While awaiting technological advances in catheter materials, facility programs must focus on rigorous application of recognized effective interventions. The Healthcare Infection Control Practices Advisory Committee has embarked on an update of the urinary catheter guidelines that, it is hoped, will be completed expeditiously. A considered reappraisal of surveillance definitions for symptomatic urinary tract infection relevant to the patient with a catheter in place also seems necessary. As Saint et al. [10] observe, there is good evidence that some practices effectively decrease use and duration of use of indwelling urethral catheters. Physician reminders to review the need for continued catheterization or guidelines facilitating nurse-initiated catheter removal (when predesignated criteria are met) are both effective [27–30]. These practices should be widely incorporated in patient care, but they are not feasible without timely, accurate means to identify patients with catheters and to monitor the duration of catheterization. To optimize patient safety, documentation of the use and duration of any invasive device that carries a risk to the patient is necessary. There seems no reasonable argument against expecting facilities to collect, distribute, and act on this information for indwelling urethral catheters.
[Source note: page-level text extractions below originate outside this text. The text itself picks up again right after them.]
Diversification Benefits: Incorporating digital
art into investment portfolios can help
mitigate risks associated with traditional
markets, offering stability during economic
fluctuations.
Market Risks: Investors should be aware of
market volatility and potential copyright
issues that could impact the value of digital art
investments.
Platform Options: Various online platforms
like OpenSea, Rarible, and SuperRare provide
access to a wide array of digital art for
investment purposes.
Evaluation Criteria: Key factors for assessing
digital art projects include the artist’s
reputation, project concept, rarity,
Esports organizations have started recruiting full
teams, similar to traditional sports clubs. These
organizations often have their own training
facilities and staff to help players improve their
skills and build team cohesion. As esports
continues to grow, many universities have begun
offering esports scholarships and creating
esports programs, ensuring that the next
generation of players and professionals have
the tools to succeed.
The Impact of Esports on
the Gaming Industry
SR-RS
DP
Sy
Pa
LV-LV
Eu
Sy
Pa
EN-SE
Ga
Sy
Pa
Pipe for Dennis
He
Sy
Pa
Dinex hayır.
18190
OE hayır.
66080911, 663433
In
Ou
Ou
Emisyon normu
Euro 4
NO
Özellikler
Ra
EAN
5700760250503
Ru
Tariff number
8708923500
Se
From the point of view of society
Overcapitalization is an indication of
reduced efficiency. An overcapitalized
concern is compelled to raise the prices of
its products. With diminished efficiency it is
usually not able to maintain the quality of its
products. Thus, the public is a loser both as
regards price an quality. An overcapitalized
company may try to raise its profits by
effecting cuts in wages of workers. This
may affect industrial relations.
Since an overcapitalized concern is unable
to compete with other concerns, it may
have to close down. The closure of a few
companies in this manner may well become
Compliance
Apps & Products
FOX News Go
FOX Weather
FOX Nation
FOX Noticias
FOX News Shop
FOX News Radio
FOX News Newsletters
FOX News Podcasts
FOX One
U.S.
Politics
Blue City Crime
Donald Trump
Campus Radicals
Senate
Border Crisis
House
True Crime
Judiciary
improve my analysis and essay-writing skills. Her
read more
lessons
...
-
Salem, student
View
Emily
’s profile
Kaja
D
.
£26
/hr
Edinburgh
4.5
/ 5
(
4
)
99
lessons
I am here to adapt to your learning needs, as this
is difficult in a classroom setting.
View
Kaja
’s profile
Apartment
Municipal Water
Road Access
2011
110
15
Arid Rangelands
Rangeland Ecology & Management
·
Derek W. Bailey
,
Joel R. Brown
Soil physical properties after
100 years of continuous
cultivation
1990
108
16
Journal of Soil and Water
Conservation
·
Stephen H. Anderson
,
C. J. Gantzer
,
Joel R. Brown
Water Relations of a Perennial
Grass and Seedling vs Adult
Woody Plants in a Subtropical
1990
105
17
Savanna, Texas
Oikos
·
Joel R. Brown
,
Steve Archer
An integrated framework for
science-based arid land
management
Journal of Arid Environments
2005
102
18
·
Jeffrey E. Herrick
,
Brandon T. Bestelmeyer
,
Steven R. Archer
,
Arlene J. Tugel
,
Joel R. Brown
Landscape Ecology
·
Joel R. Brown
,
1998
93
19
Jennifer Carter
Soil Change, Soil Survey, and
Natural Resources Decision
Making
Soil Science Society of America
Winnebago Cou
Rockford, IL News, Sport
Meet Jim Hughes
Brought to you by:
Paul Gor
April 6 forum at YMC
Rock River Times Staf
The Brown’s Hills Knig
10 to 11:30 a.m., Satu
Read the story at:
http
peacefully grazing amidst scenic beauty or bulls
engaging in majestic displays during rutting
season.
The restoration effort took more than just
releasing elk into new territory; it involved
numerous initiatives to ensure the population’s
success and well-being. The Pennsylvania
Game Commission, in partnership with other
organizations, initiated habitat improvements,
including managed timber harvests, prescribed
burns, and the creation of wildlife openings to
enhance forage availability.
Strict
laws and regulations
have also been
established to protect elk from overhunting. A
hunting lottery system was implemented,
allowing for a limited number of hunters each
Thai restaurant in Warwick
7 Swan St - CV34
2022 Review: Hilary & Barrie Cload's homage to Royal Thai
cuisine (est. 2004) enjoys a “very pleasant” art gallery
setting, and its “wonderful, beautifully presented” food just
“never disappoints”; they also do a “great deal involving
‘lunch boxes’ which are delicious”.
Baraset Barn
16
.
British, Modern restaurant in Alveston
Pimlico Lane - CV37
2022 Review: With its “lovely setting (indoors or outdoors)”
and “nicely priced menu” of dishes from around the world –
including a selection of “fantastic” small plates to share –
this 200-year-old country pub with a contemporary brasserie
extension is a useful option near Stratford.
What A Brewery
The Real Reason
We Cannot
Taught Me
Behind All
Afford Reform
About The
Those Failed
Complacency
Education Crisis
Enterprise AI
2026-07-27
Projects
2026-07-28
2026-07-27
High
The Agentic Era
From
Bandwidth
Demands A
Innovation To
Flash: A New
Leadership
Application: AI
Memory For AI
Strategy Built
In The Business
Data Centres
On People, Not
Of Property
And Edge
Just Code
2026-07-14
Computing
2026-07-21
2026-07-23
Saint et al. [10] characterize inconsistent and inadequate application of recognized measures that are effective in decreasing patient exposure to urinary catheters and catheter-associated urinary infection. Although this problem has been relatively neglected to date, patient safety initiatives, such as the Michigan Keystone program, are now introducing programs that incorporate practices for urethral catheters and other strategies to prevent urinary tract infection. These initiatives will generate information that will advance our understanding of the feasibility and effectiveness of such programs. Clearly, much progress is needed.